Yesterday in class, I asked my students to dissect a few poems by Langston Hughes. I wanted them to get some argumentative mileage out of single words. In his “I, Too Sing America,” they picked up on “dare” evoking an underlying violence in an otherwise optimistic poem. In “Dreams,” they latched onto “broken-winged” implying fixable problems. And if I showed them these lines by al-Malaika, I have no doubt they’d want to discuss “disgrace.” Semantically speaking, disgrace can’t be torn apart. That executioner may wipe his knife as many times as he’d like, but he’s failed in his self-proclaimed task.
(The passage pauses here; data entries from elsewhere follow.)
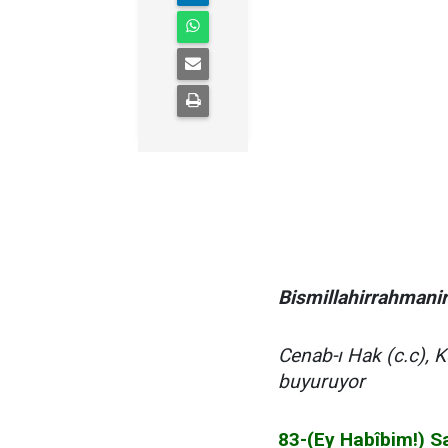
Bismillahirrahmani
Cenab-ı Hak (c.c), 
buyuruyor
83-(Ey Habîbim!) Sa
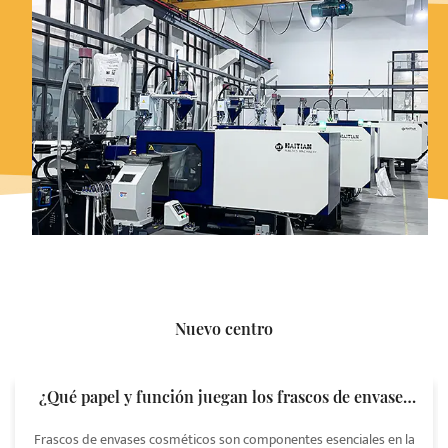
Nuevo centro
¿Qué papel y función juegan los frascos de envases
de cosméticos en los envases de cosméticos?
Frascos de envases cosméticos son componentes esenciales en la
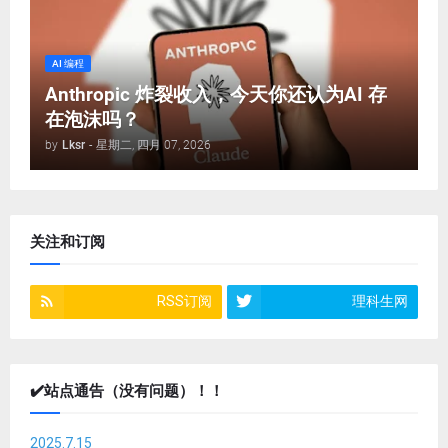
AI 编程
Anthropic 炸裂收入，今天你还认为AI 存
在泡沫吗？
by
Lksr
-
星期二, 四月 07, 2026
关注和订阅
RSS订阅
理科生网
✔️站点通告（没有问题）！！
2025.7.15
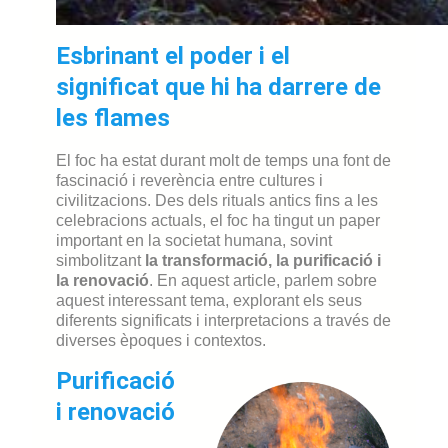
Esbrinant el poder i el
significat que hi ha darrere de
les flames
El foc ha estat durant molt de temps una font de
fascinació i reverència entre cultures i
civilitzacions. Des dels rituals antics fins a les
celebracions actuals, el foc ha tingut un paper
important en la societat humana, sovint
simbolitzant
la transformació, la purificació i
la renovació
. En aquest article, parlem sobre
aquest interessant tema, explorant els seus
diferents significats i interpretacions a través de
diverses èpoques i contextos.
Purificació
i renovació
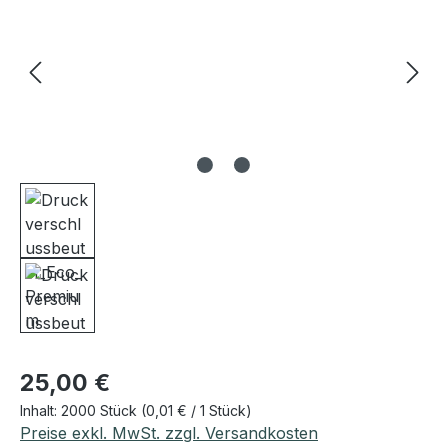
Regulärer Preis:
25,00 €
Inhalt:
2000 Stück
(0,01 € / 1 Stück)
Preise exkl. MwSt. zzgl. Versandkosten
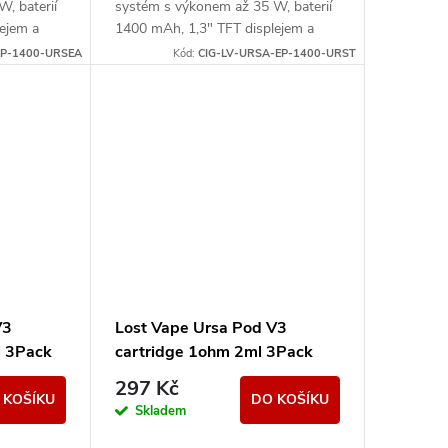
, baterií
systém s výkonem až 35 W, baterií
ejem a
1400 mAh, 1,3" TFT displejem a
1/V2/V3
kompatibilitou s Ursa V1/V2/V3
EP-1400-URSEA
Kód:
CIG-LV-URSA-EP-1400-URST
pody.
V3
Lost Vape Ursa Pod V3
l 3Pack
cartridge 1ohm 2ml 3Pack
297 Kč
 KOŠÍKU
DO KOŠÍKU
Skladem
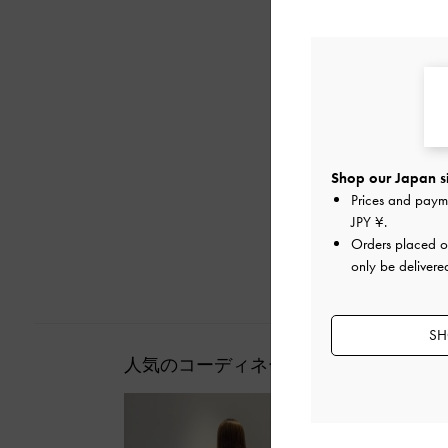
Shop our Japan s
Prices and paym
JPY ¥
.
Orders placed 
only be delivere
SH
人気のコーディネート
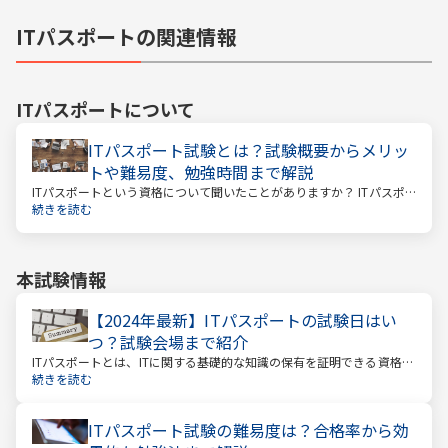
ITパスポートの関連情報
ITパスポート
について
ITパスポート試験とは？試験概要からメリッ
トや難易度、勉強時間まで解説
ITパスポートという資格について聞いたことがありますか？ ITパスポ
ートといっても、海外旅行に関する資格ではありません。
続きを読む
本試験情報
【2024年最新】ITパスポートの試験日はい
つ？試験会場まで紹介
ITパスポートとは、ITに関する基礎的な知識の保有を証明できる資格で
す。IT関連の仕事に就いている方やIT系企業で働く方のほか、すべての
続きを読む
社会人や学生を広く対象とした国家試験のひとつで、受験者数が年々
増えている注目の資格です。
ITパスポート試験の難易度は？合格率から効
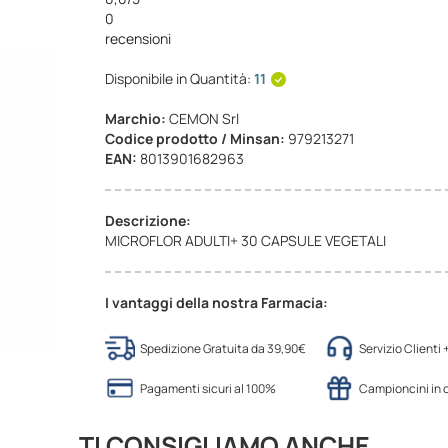
0
recensioni
Disponibile in Quantità:
11
Marchio:
CEMON Srl
Codice prodotto / Minsan:
979213271
EAN:
8013901682963
Descrizione:
MICROFLOR ADULTI+ 30 CAPSULE VEGETALI
I vantaggi della nostra Farmacia:
Spedizione Gratuita da 39,90€
Servizio Clienti
Pagamenti sicuri al 100%
Campioncini in
TI CONSIGLIAMO ANCHE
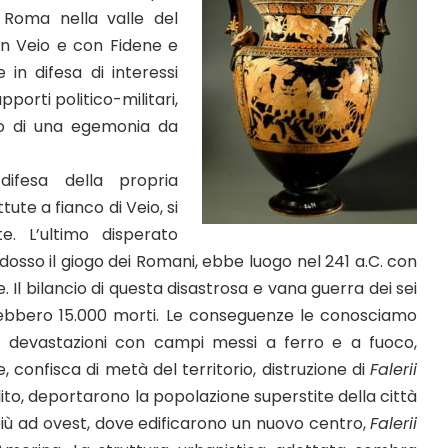
 Roma nella valle del
con Veio e con Fidene e
 in difesa di interessi
pporti politico-militari,
io di una egemonia da
ifesa della propria
te a fianco di Veio, si
te. L’ultimo disperato
i dosso il giogo dei Romani, ebbe luogo nel 241 a.C. con
Il bilancio di questa disastrosa e vana guerra dei sei
i ebbero 15.000 morti. Le conseguenze le conosciamo
a: devastazioni con campi messi a ferro e a fuoco,
e, confisca di metà del territorio, distruzione di
Falerii
ito, deportarono la popolazione superstite della città
più ad ovest, dove edificarono un nuovo centro,
Falerii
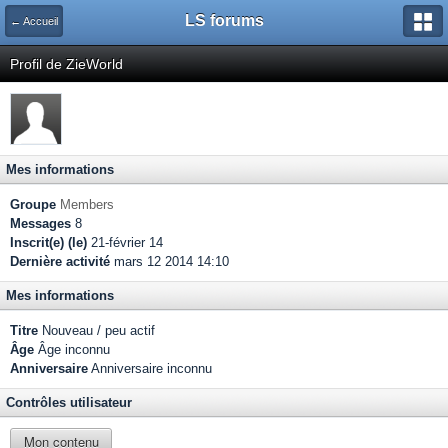
LS forums
← Accueil
Profil de ZieWorld
Mes informations
Groupe
Members
Messages
8
Inscrit(e) (le)
21-février 14
Dernière activité
mars 12 2014 14:10
Mes informations
Titre
Nouveau / peu actif
Âge
Âge inconnu
Anniversaire
Anniversaire inconnu
Contrôles utilisateur
Mon contenu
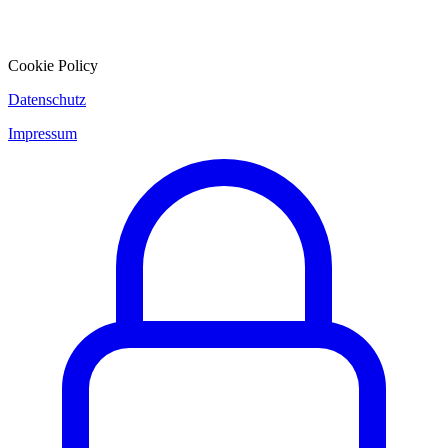
Cookie Policy
Datenschutz
Impressum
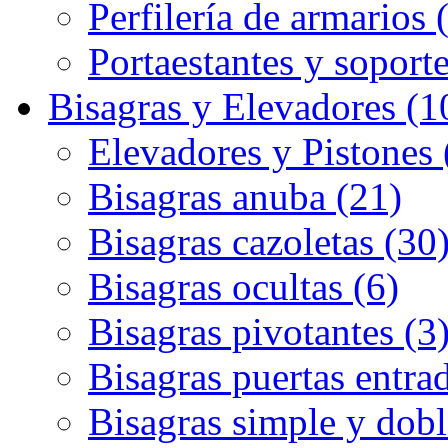
Perfilería de armarios 
Portaestantes y soporte
Bisagras y Elevadores (1
Elevadores y Pistones 
Bisagras anuba (21)
Bisagras cazoletas (30
Bisagras ocultas (6)
Bisagras pivotantes (3
Bisagras puertas entrad
Bisagras simple y dobl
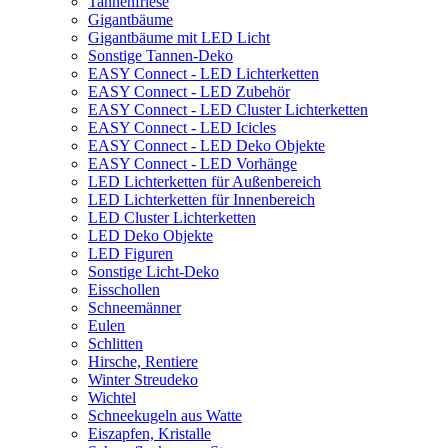
Tannenfriese
Gigantbäume
Gigantbäume mit LED Licht
Sonstige Tannen-Deko
EASY Connect - LED Lichterketten
EASY Connect - LED Zubehör
EASY Connect - LED Cluster Lichterketten
EASY Connect - LED Icicles
EASY Connect - LED Deko Objekte
EASY Connect - LED Vorhänge
LED Lichterketten für Außenbereich
LED Lichterketten für Innenbereich
LED Cluster Lichterketten
LED Deko Objekte
LED Figuren
Sonstige Licht-Deko
Eisschollen
Schneemänner
Eulen
Schlitten
Hirsche, Rentiere
Winter Streudeko
Wichtel
Schneekugeln aus Watte
Eiszapfen, Kristalle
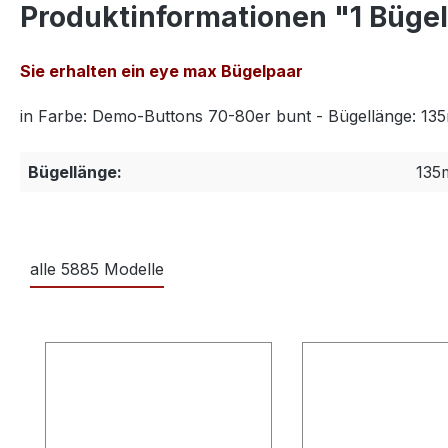
Produktinformationen "1 Büge
Sie erhalten ein eye max Bügelpaar
in Farbe: Demo-Buttons 70-80er bunt - Bügellänge: 135m
Bügellänge:
135
alle 5885 Modelle
Produktgalerie überspringen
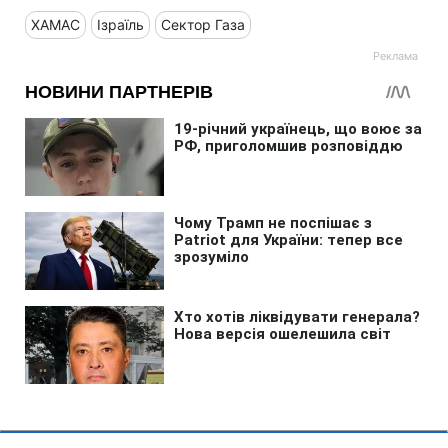
ХАМАС
Ізраїль
Сектор Газа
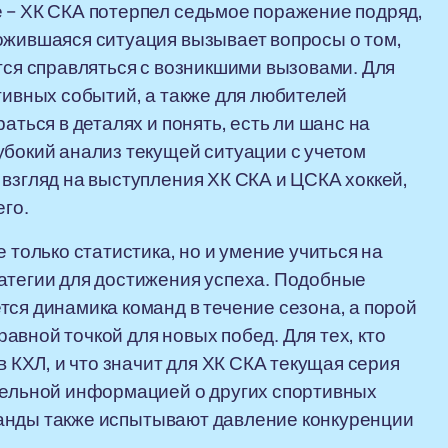
 – ХК СКА потерпел седьмое поражение подряд,
ожившаяся ситуация вызывает вопросы о том,
тся справляться с возникшими вызовами. Для
тивных событий, а также для любителей
аться в деталях и понять, есть ли шанс на
убокий анализ текущей ситуации с учетом
 взгляд на выступления ХК СКА и ЦСКА хоккей,
го.
 только статистика, но и умение учиться на
ратегии для достижения успеха. Подобные
тся динамика команд в течение сезона, а порой
вной точкой для новых побед. Для тех, кто
в КХЛ, и что значит для ХК СКА текущая серия
ительной информацией о других спортивных
манды также испытывают давление конкуренции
It’s no wonder that al-Malaika has become a symbol overnight. She evokes a Baghdad that once had a strong artistic pulse. Although buried Thursday in Cairo, her home for nearly twenty years, it is entirely appropriate to call her an Iraqi poet. To be proud of her as an Iraqi poet. Indeed, her last collection of poems, Tree of the Moon, was published in 1968, two years before the Baath Party took over, and she and her family entered their self-imposed exile. It seems that the exile was more than physical; it was also an exile from her previous identity. An identity as a poet that has been resurrected in death.